As prepared for delivery:

“Thank you, Mr. Chairman.

“Across the country, more than 60 million Americans rely on Medicare to meet their health care needs.  Over the next decade, this population will grow by more than 20 percent. 

“Medicare’s coverage and payment policies play a dominant role in setting benchmarks and baseline rules of the road not just for the program itself, but also for countless other payers, affecting hundreds of millions of working families.

“In short, ensuring a resilient and robust Medicare program has become more vital than ever.

“Unfortunately, our current policies seem poised to fall short of that goal. 

“Today’s hearing highlights the urgency of advancing durable clinician payment reforms—both for frontline medical providers and, more importantly, for patients. 

“In the absence of proactive policy changes, tens of millions of seniors will suffer the consequences.  The risks of inaction range from surges in wait times and delays—including for critical care—to clinician office closures and cutbacks in provider participation. 

“Our Committee has an obligation to strengthen the Medicare program and avert these unacceptable outcomes. 

“A successful legislative initiative must reckon with a range of challenges under the current paradigm, which has served to devalue and distort payments for vital services, as well as to exacerbate administrative burdens. 

“In inflation-adjusted terms, Medicare Physician Fee Schedule payments have declined by more than 25 percent over the past two decades, even as clinicians continue to face skyrocketing costs for overhead, equipment, supplies and staffing needs. 

“As the Medicare Trustees cautioned last year, the colossal gap between stagnant fees and steep inflation poses a dire threat to long-term patient access.  The current conversion factor update schedule cannot sustain an effective—or even adequate—clinical workforce moving forward. 

“For many specialists, recent regulatory changes have further intensified these issues, as new billing codes and valuation shifts have triggered drastic cuts under the program’s budget-neutrality rules. 

“Based on inflexible cost containment measures, a payment bump for primary care prompts payment reductions for entirely unrelated procedures and services, from brain surgery to advanced cancer care. 

“From 2014 to 2023, for instance, even before adjusting for inflation, the fees for chemotherapy administration and IV infusions declined.  Under these conditions, it should come as no surprise that many physicians have opted to sell their practices, join health systems or limit new Medicare patients. 

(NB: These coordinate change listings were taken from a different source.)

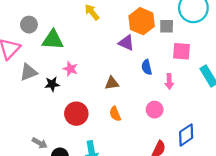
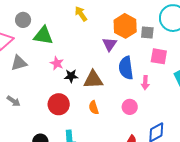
purple triangle: (126, 43) -> (110, 44), turned 35
blue semicircle: (147, 67) -> (126, 68), size x1.6
brown triangle: (112, 83) -> (93, 80), size x1.5
black star: (52, 84) -> (71, 76), moved
gray arrow: (40, 143) -> (14, 101), moved

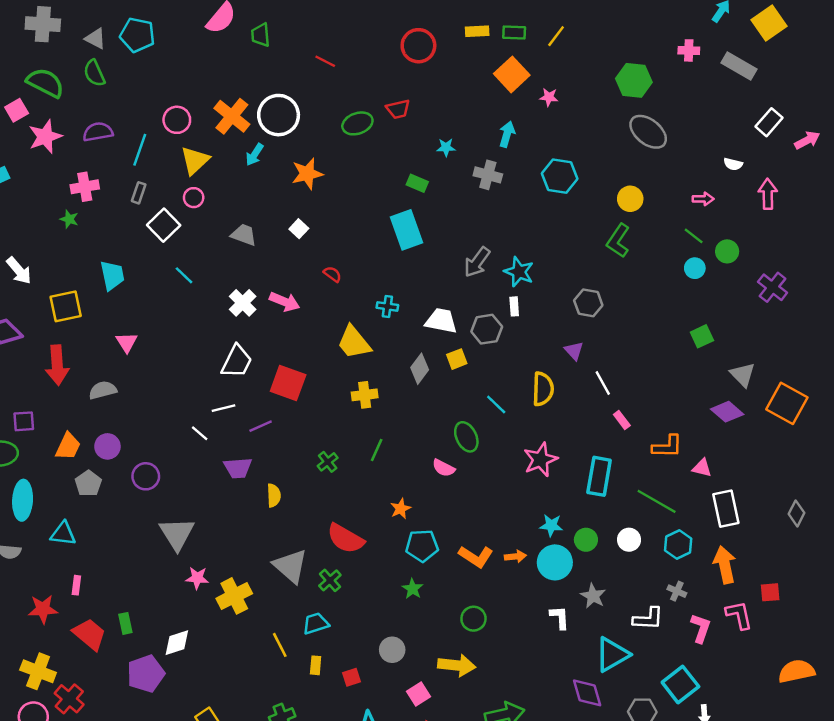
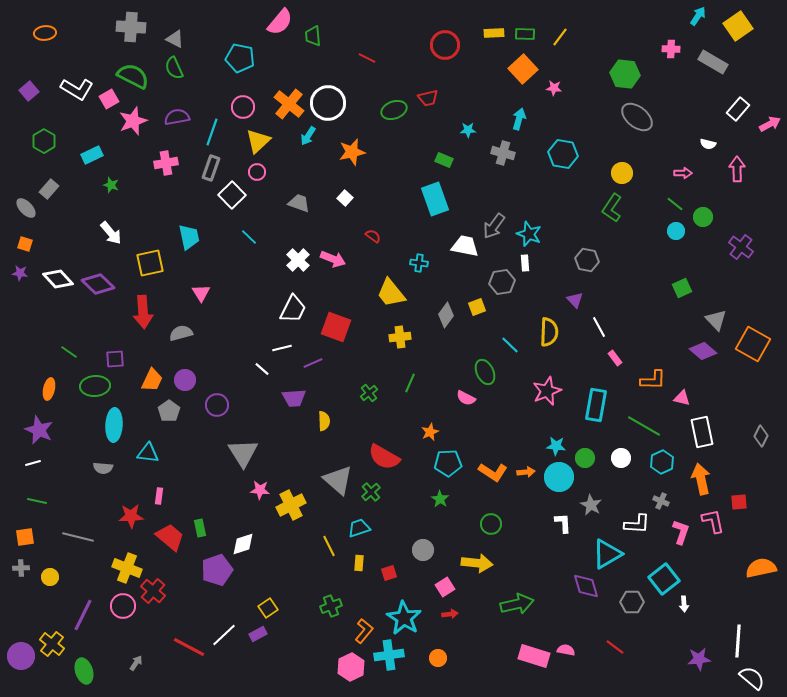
cyan pentagon: (137, 35) -> (240, 58), moved
gray rectangle: (139, 193) -> (211, 168), size x1.4
green star: (69, 219) -> (111, 185), moved
white trapezoid: (441, 321) -> (465, 246), moved

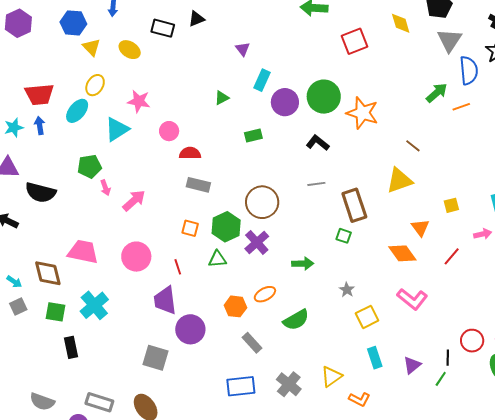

“Structural fee schedule reforms should shift away from the status quo, which forces clinicians to vie for ever-dwindling resources, and move toward models that promote and reward team-based, patient-centered approaches.

“Nine years ago, Congress took concerted action to repeal the draconian Sustainable Growth Rate (SGR) system, which had threatened cascades of dramatic cuts.  In enacting the Medicare Access and CHIP Reauthorization Act (MACRA), policymakers sought to stabilize the fee schedule and incentivize value-based care.

“In practice, these reforms have largely failed. 

“The Merit-based Incentive Payment System aimed to establish an accessible on-ramp to participation in quality-driven alternative payment models, or APMs. 

“Instead, this system has buried clinicians in dozens of hours of paperwork each year, all in exchange for potential, marginal payment bumps, based on ambiguous metrics that lack meaningful value for patients. 

“A number of primary-care-focused APMs have shown promise, but countless specialties lack access to any clinically relevant models at all.  While the MACRA-established committee to translate clinician-developed APM concepts into concrete policy options has worked through dozens of viable proposals, the Centers for Medicare & Medicaid Services has largely rejected these opportunities.

“Reforms to advance value-based care thus demand a focus not just on financial incentives, but also on structural improvements that ensure meaningful options, informed by clinical experience and aligned with patient needs. 

“I look forward to building on this Committee’s bipartisan work to bolster and modernize our clinician payment systems.  The program’s current and future enrollees depend on it.

“Thank you to our witnesses for being here today, and thank you, Mr. Chairman.”